Наконец нахожу Отто, и он говорит: «У меня дома такое – тебе крышу снесет». Мы приходим к нему: на полу в гостиной маленькая девочка в бушлате рассматривает комиксы. Она то и дело сосредоточенно облизывает губы, и единственное, что кажется в ней странным, это белая помада.
– Ей пять, – говорит Отто. – И она под кислотой.

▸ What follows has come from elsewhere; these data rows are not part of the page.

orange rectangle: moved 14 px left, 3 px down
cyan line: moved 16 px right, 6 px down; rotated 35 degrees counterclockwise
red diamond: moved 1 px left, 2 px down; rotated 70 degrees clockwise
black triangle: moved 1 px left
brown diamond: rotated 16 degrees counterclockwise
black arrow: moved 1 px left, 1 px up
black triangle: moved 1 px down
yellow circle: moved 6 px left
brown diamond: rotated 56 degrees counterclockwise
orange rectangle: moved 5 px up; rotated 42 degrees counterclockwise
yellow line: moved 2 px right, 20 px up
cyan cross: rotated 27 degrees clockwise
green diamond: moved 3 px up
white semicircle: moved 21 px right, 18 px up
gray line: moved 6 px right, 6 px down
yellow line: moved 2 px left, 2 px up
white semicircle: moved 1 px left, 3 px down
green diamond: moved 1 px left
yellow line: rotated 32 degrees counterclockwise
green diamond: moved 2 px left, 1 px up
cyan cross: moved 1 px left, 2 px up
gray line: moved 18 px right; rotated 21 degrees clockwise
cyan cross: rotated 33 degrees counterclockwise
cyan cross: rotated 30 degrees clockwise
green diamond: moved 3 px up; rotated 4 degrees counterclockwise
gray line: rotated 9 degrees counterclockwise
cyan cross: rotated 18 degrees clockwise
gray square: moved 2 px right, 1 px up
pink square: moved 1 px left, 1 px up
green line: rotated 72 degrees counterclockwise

Пятилетнюю девочку зовут Сьюзен, и она говорит, что ходит в детский сад. Она живет с матерью и еще несколькими людьми, только что переболела корью, хочет на Рождество велосипед и очень любит кока-колу, мороженое, Марти из группы Jefferson Airplane, Боба из Grateful Dead и походы на пляж. Она вспоминает, как давным-давно была на пляже, и жалеет, что не взяла ведерко. Уже год мать дает ей кислоту и пейот. Сьюзен называет это «ловить глюки».
Я пытаюсь спросить, есть ли в ее садике дети, которые тоже ловят глюки, но сбиваюсь на ключевых словах.

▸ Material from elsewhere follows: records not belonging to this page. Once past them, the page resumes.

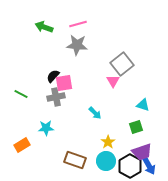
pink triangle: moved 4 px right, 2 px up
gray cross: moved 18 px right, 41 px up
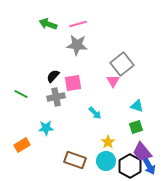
green arrow: moved 4 px right, 3 px up
pink square: moved 9 px right
cyan triangle: moved 6 px left, 1 px down
purple trapezoid: rotated 70 degrees clockwise
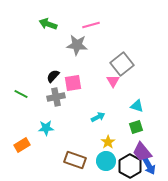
pink line: moved 13 px right, 1 px down
cyan arrow: moved 3 px right, 4 px down; rotated 72 degrees counterclockwise
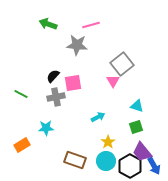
blue arrow: moved 5 px right
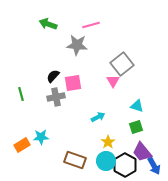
green line: rotated 48 degrees clockwise
cyan star: moved 5 px left, 9 px down
black hexagon: moved 5 px left, 1 px up
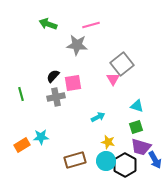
pink triangle: moved 2 px up
yellow star: rotated 24 degrees counterclockwise
purple trapezoid: moved 1 px left, 5 px up; rotated 35 degrees counterclockwise
brown rectangle: rotated 35 degrees counterclockwise
blue arrow: moved 1 px right, 6 px up
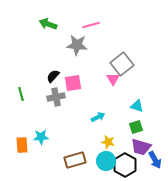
orange rectangle: rotated 63 degrees counterclockwise
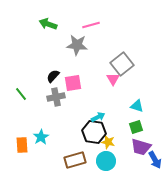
green line: rotated 24 degrees counterclockwise
cyan star: rotated 28 degrees counterclockwise
black hexagon: moved 31 px left, 33 px up; rotated 20 degrees counterclockwise
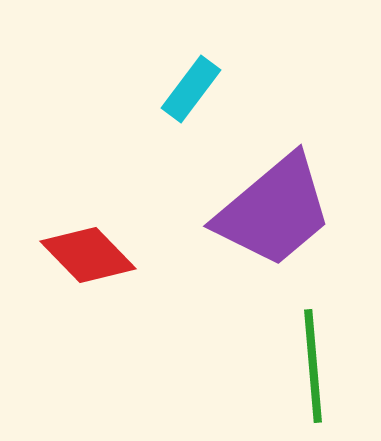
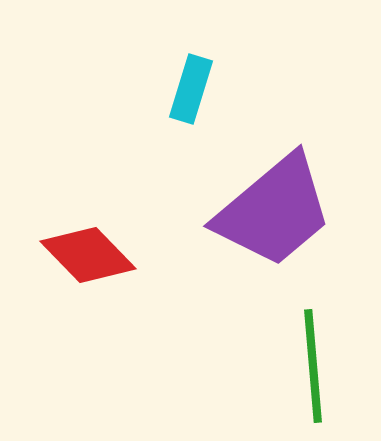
cyan rectangle: rotated 20 degrees counterclockwise
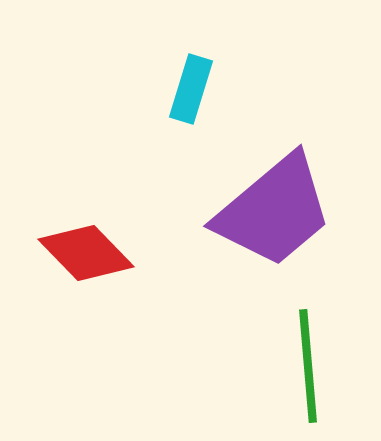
red diamond: moved 2 px left, 2 px up
green line: moved 5 px left
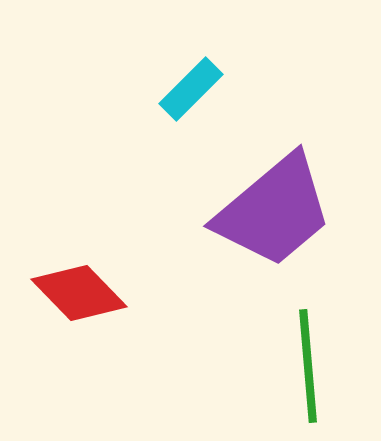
cyan rectangle: rotated 28 degrees clockwise
red diamond: moved 7 px left, 40 px down
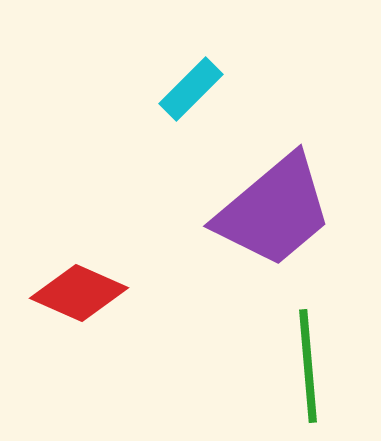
red diamond: rotated 22 degrees counterclockwise
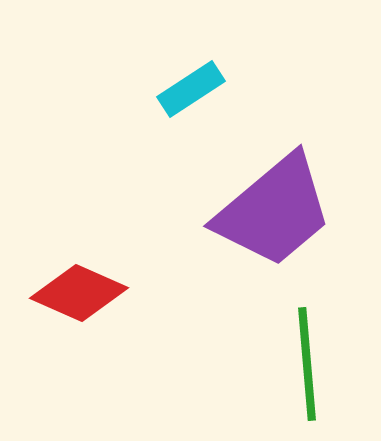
cyan rectangle: rotated 12 degrees clockwise
green line: moved 1 px left, 2 px up
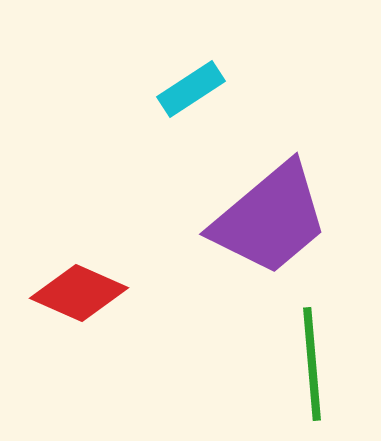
purple trapezoid: moved 4 px left, 8 px down
green line: moved 5 px right
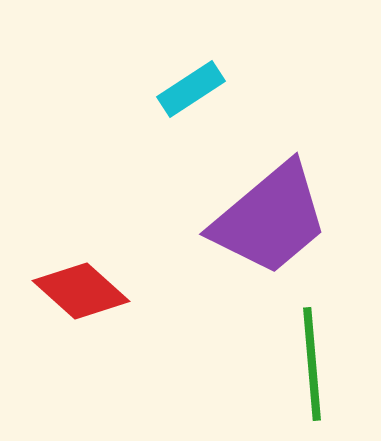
red diamond: moved 2 px right, 2 px up; rotated 18 degrees clockwise
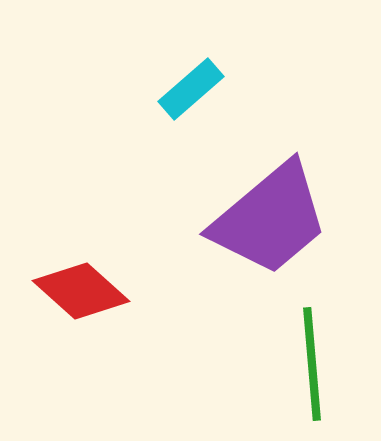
cyan rectangle: rotated 8 degrees counterclockwise
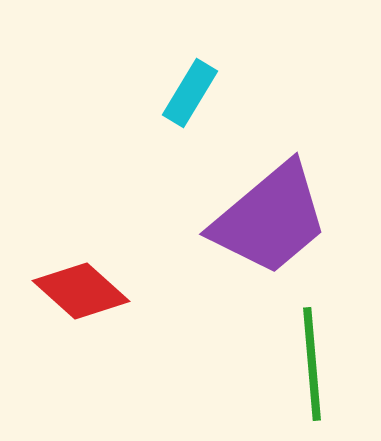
cyan rectangle: moved 1 px left, 4 px down; rotated 18 degrees counterclockwise
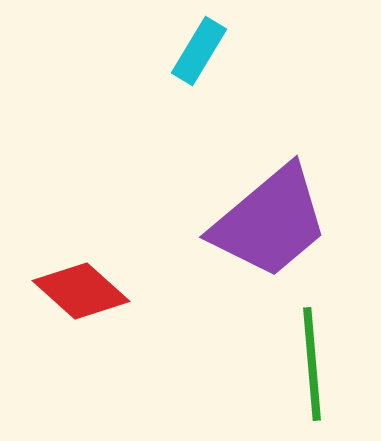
cyan rectangle: moved 9 px right, 42 px up
purple trapezoid: moved 3 px down
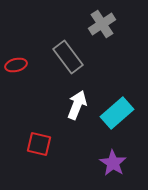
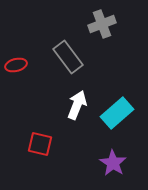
gray cross: rotated 12 degrees clockwise
red square: moved 1 px right
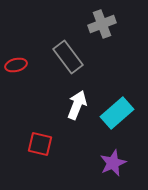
purple star: rotated 16 degrees clockwise
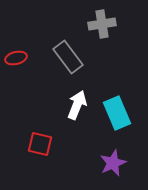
gray cross: rotated 12 degrees clockwise
red ellipse: moved 7 px up
cyan rectangle: rotated 72 degrees counterclockwise
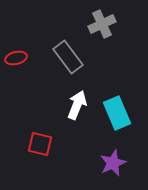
gray cross: rotated 16 degrees counterclockwise
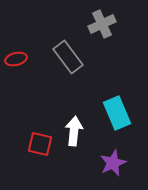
red ellipse: moved 1 px down
white arrow: moved 3 px left, 26 px down; rotated 16 degrees counterclockwise
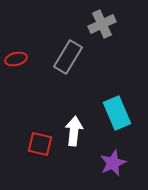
gray rectangle: rotated 68 degrees clockwise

– Она спрашивает, другие дети в твоей группе тоже под кайфом бывают, глюки ловят? – говорит одна из подруг матери. Она и привела сюда девочку.
– Только Салли и Энн, – говорит Сьюзен.
– А как же Лия? – подсказывает подруга матери.
– Лия, – говорит Сьюзен, – в мой садик не ходит.
Утром, пока все спали, трехлетний Майкл, сын Сью-Энн, устроил пожар. Дон успел потушить огонь, и почти ничего не пострадало. Мальчик же обжег руку, и, наверное, по этой причине Сью-Энн разволновалась, когда увидела, как он жует электрический шнур. «Поджаришься в дым!» – закричала она. Дома были только Дон, один из товарищей Сью-Энн по макробиотике и какой-то случайный знакомый, который был здесь проездом по пути в коммуну у хребта Санта-Лусия, и никто не заметил, как Сью-Энн кричит на Майкла: все слишком увлеченно искали на кухне завалившийся за прожженную половицу отменный марокканский гашиш.